_Goal of the exercise_
The listing below must be repeated word for word, with its images excluded.

_Material provided_

· · · · ·

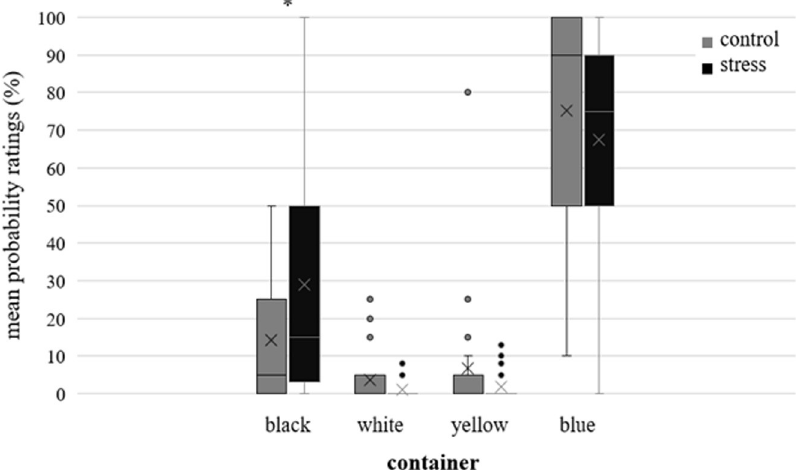
Fig 3. Boxplots representing the ratings of the probability that Niklas would look into the black, white, yellow, or blue container first. The lower and upper box boundaries represent the lower and upper quartiles, respectively. The horizontal line inside the box represents the median. When no horizontal line is present inside a box, the median is 0. The cross represents the mean. The lower and upper whiskers represent minimum and maximum scores, respectively. Dots outside the box represent values that deviate from the upper quartile by more than 1.5 times the interquartile range.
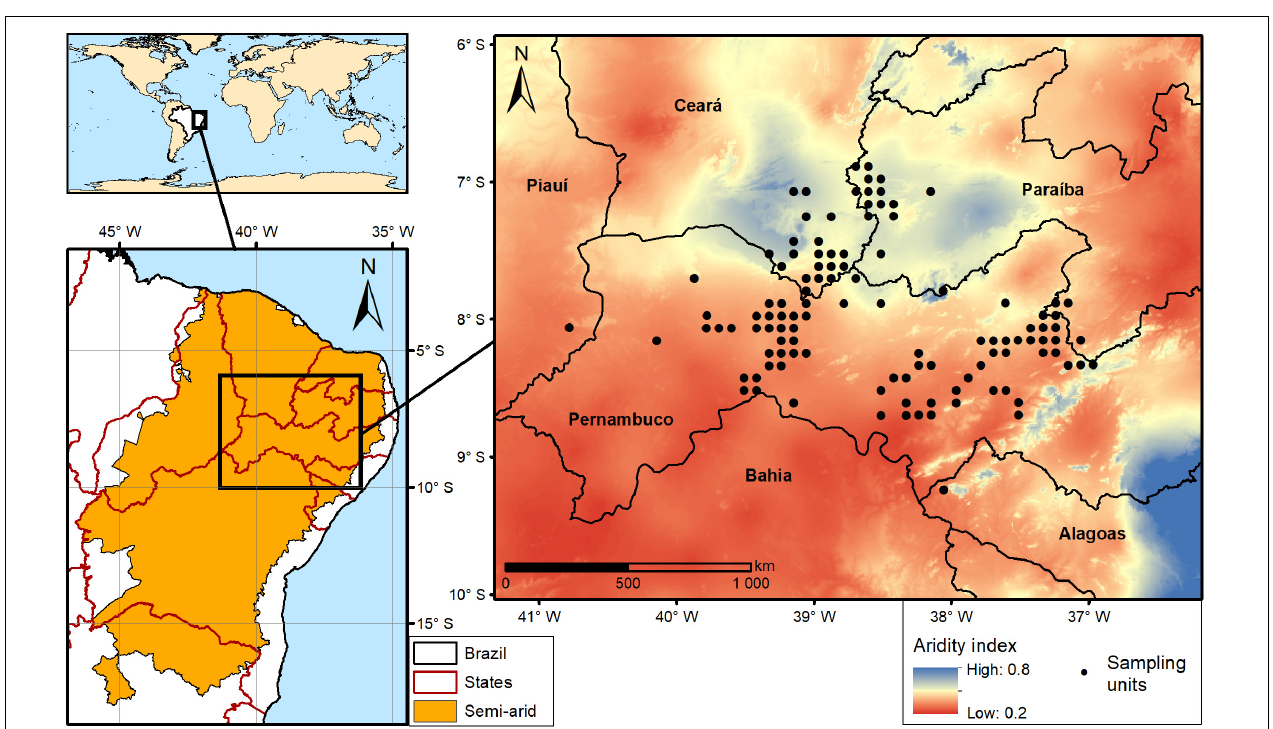
FIGURE 1 | Map with the location of the study area and the 113 sampling units (black dots) distributed along a regional aridity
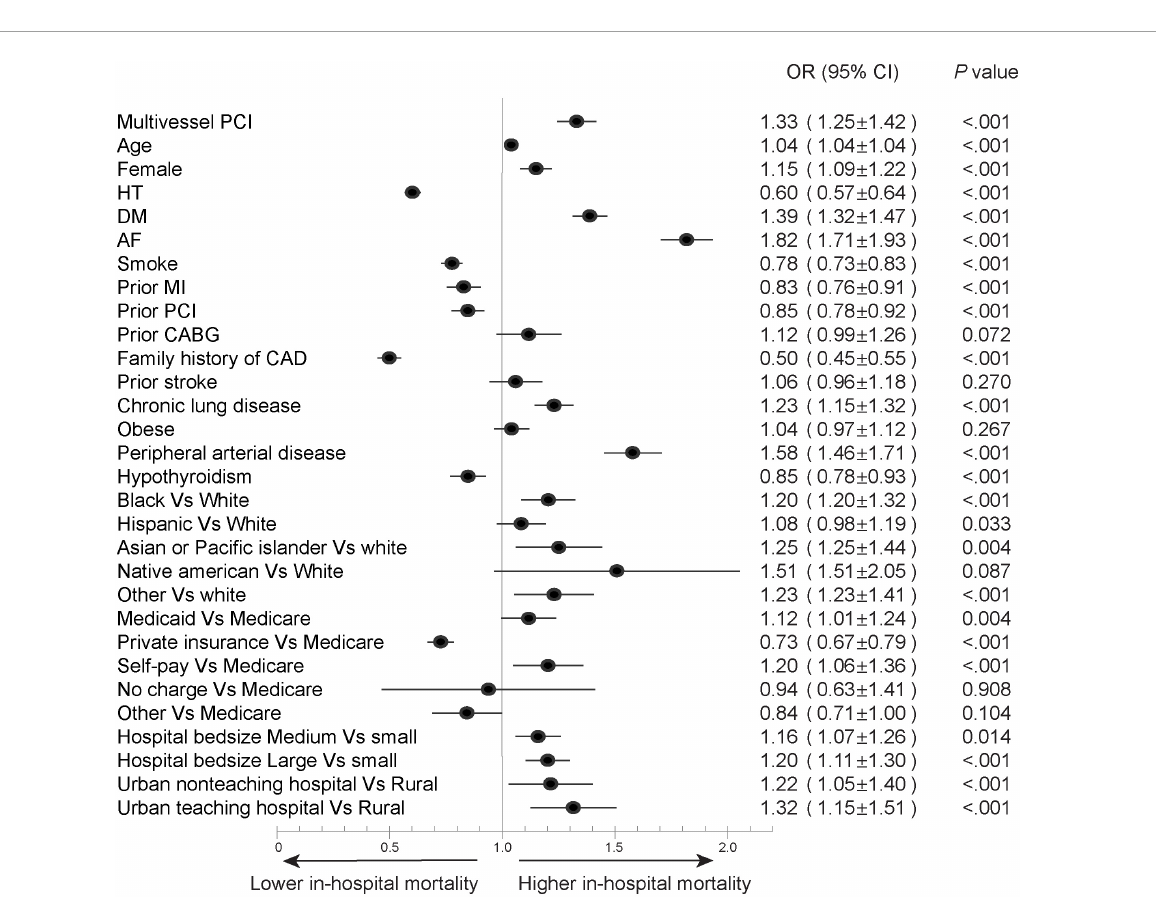
FIGURE3 Forest plot of multivariable regression analysis to predict in-hospital mortality in overall STEMI cohort. AF, atrial fibrillation; CABG, coronary artery bypass graft; CAD, coronary artery disease; DM, diabetes mellitus; HT, hypertension; MI, myocardial infarction; PCI, percutaneous coronary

· · · · ·

_Problem solution_
Fig 3. Boxplots representing the ratings of the probability that Niklas would look into the black, white, yellow, or blue container first. The lower and upper box boundaries represent the lower and upper quartiles, respectively. The horizontal line inside the box represents the median. When no horizontal line is present inside a box, the median is 0. The cross represents the mean. The lower and upper whiskers represent minimum and maximum scores, respectively. Dots outside the box represent values that deviate from the upper quartile by more than 1.5 times the interquartile range.
FIGURE 1 | Map with the location of the study area and the 113 sampling units (black dots) distributed along a regional aridity
FIGURE3 Forest plot of multivariable regression analysis to predict in-hospital mortality in overall STEMI cohort. AF, atrial fibrillation; CABG, coronary artery bypass graft; CAD, coronary artery disease; DM, diabetes mellitus; HT, hypertension; MI, myocardial infarction; PCI, percutaneous coronary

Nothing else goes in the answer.